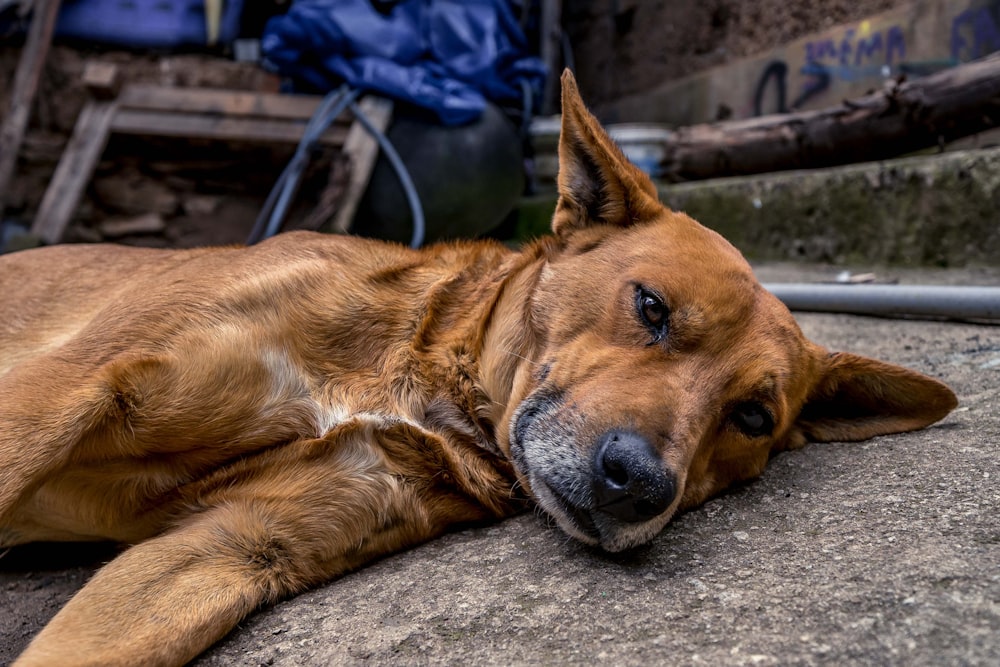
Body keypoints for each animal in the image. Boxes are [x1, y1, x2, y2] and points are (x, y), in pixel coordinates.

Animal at [0, 70, 952, 664]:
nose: (638, 484)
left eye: (752, 418)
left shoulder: (228, 548)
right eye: (652, 307)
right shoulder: (53, 396)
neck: (419, 381)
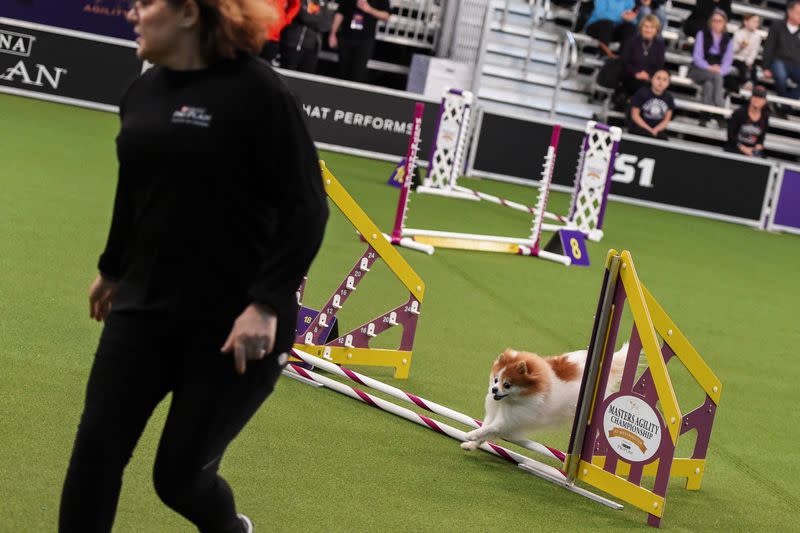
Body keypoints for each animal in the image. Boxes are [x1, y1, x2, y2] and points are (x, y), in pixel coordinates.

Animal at [460, 340, 628, 448]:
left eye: (507, 385)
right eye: (495, 380)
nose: (494, 389)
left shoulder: (509, 420)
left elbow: (488, 429)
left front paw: (471, 435)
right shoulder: (497, 417)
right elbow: (487, 430)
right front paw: (471, 444)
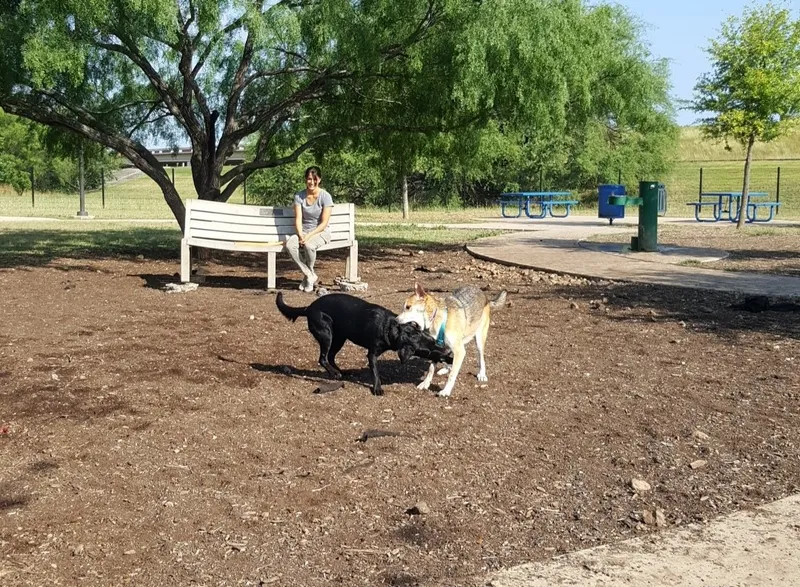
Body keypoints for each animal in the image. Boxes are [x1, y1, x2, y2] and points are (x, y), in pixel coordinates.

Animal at [276, 292, 450, 398]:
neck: (390, 328)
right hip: (327, 335)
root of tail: (309, 308)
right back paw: (334, 374)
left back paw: (341, 372)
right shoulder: (372, 354)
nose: (447, 351)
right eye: (426, 351)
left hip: (339, 338)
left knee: (330, 357)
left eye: (433, 340)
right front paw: (377, 388)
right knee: (323, 358)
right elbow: (375, 373)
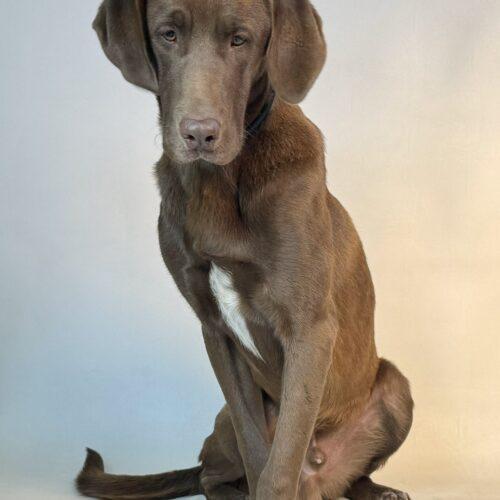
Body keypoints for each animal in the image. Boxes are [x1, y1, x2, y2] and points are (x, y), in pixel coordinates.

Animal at [77, 0, 414, 500]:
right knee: (210, 474)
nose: (199, 133)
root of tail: (321, 477)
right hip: (221, 426)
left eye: (240, 40)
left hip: (395, 388)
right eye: (168, 34)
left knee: (351, 473)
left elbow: (280, 463)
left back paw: (380, 491)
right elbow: (258, 452)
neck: (219, 181)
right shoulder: (216, 332)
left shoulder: (310, 328)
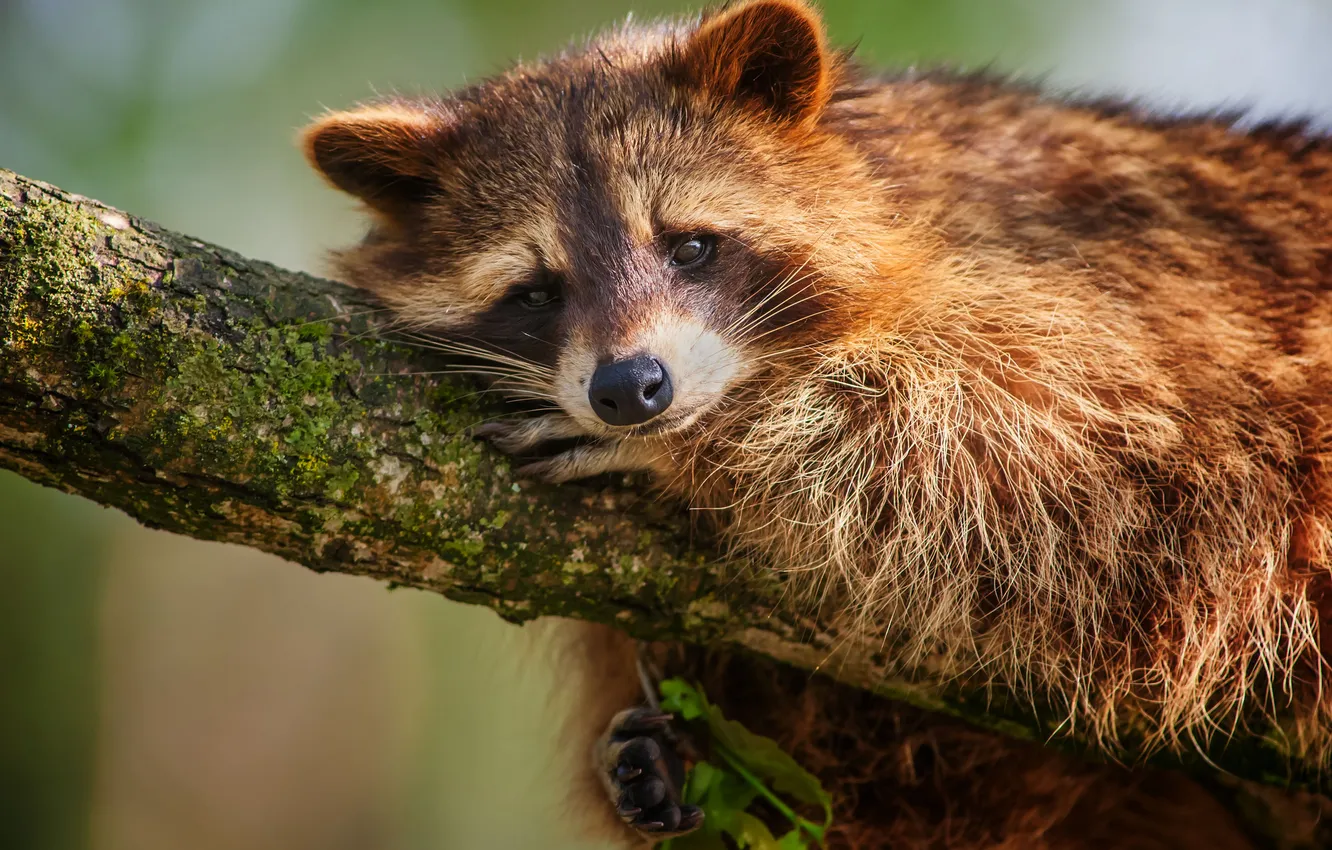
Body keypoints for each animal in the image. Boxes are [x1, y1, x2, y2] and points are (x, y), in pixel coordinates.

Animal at [301, 0, 1332, 845]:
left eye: (690, 246)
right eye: (536, 291)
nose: (631, 391)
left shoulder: (1150, 285)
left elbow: (1095, 468)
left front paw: (711, 443)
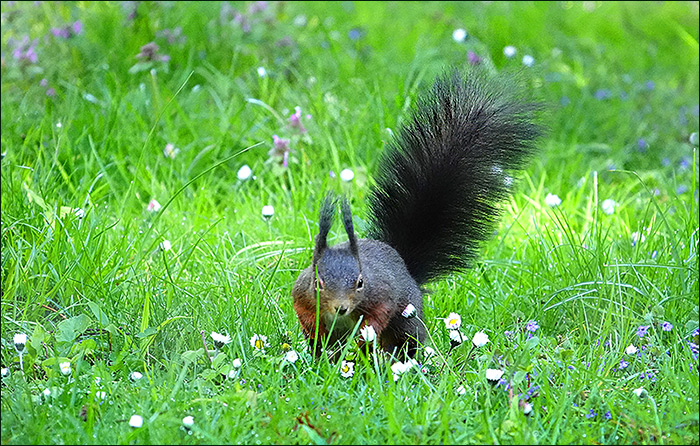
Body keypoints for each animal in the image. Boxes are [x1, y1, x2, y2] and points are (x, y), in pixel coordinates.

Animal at [292, 70, 543, 360]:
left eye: (360, 282)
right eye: (317, 283)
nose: (341, 308)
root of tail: (406, 266)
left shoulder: (383, 295)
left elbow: (380, 314)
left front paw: (365, 333)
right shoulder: (301, 295)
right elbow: (304, 313)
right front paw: (314, 325)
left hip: (407, 319)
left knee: (403, 341)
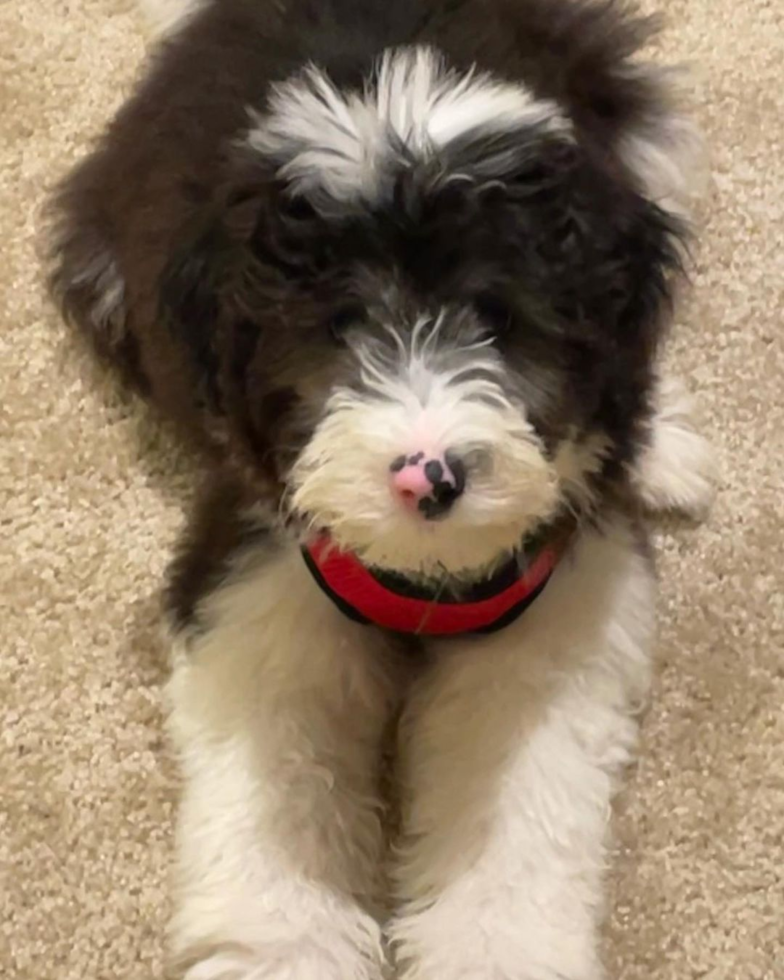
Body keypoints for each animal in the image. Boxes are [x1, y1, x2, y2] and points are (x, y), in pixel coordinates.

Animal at [46, 0, 712, 976]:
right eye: (338, 325)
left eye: (499, 317)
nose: (426, 476)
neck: (424, 575)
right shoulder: (259, 586)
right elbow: (276, 803)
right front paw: (285, 950)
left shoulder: (553, 616)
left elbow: (515, 817)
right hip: (103, 272)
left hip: (632, 122)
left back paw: (664, 451)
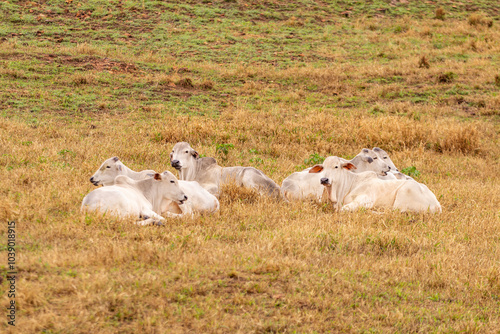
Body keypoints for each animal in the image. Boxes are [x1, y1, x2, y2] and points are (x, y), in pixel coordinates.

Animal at [308, 157, 442, 214]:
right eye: (323, 167)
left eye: (336, 166)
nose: (324, 179)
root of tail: (437, 205)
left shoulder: (366, 199)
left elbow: (345, 209)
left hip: (405, 191)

------------------------------------------------------------------------

Produce an exact copy of the lines from the line with "right elbow: (276, 803)" through the last line of the data above, both ends included. No pictures belong in it.

right elbow: (276, 803)
right front paw: (285, 950)
left shoulder: (553, 616)
left elbow: (515, 817)
right hip: (103, 272)
left hip: (632, 122)
left back paw: (664, 451)
Body keypoints for each animal in the image. Boxes are [x1, y1, x2, y2] and points are (x, y), in pixel coordinates.

Animal at [308, 157, 442, 214]:
right eye: (323, 167)
left eye: (336, 166)
nose: (324, 179)
root of tail: (437, 205)
left shoulder: (366, 199)
left elbow: (345, 209)
left hip: (405, 191)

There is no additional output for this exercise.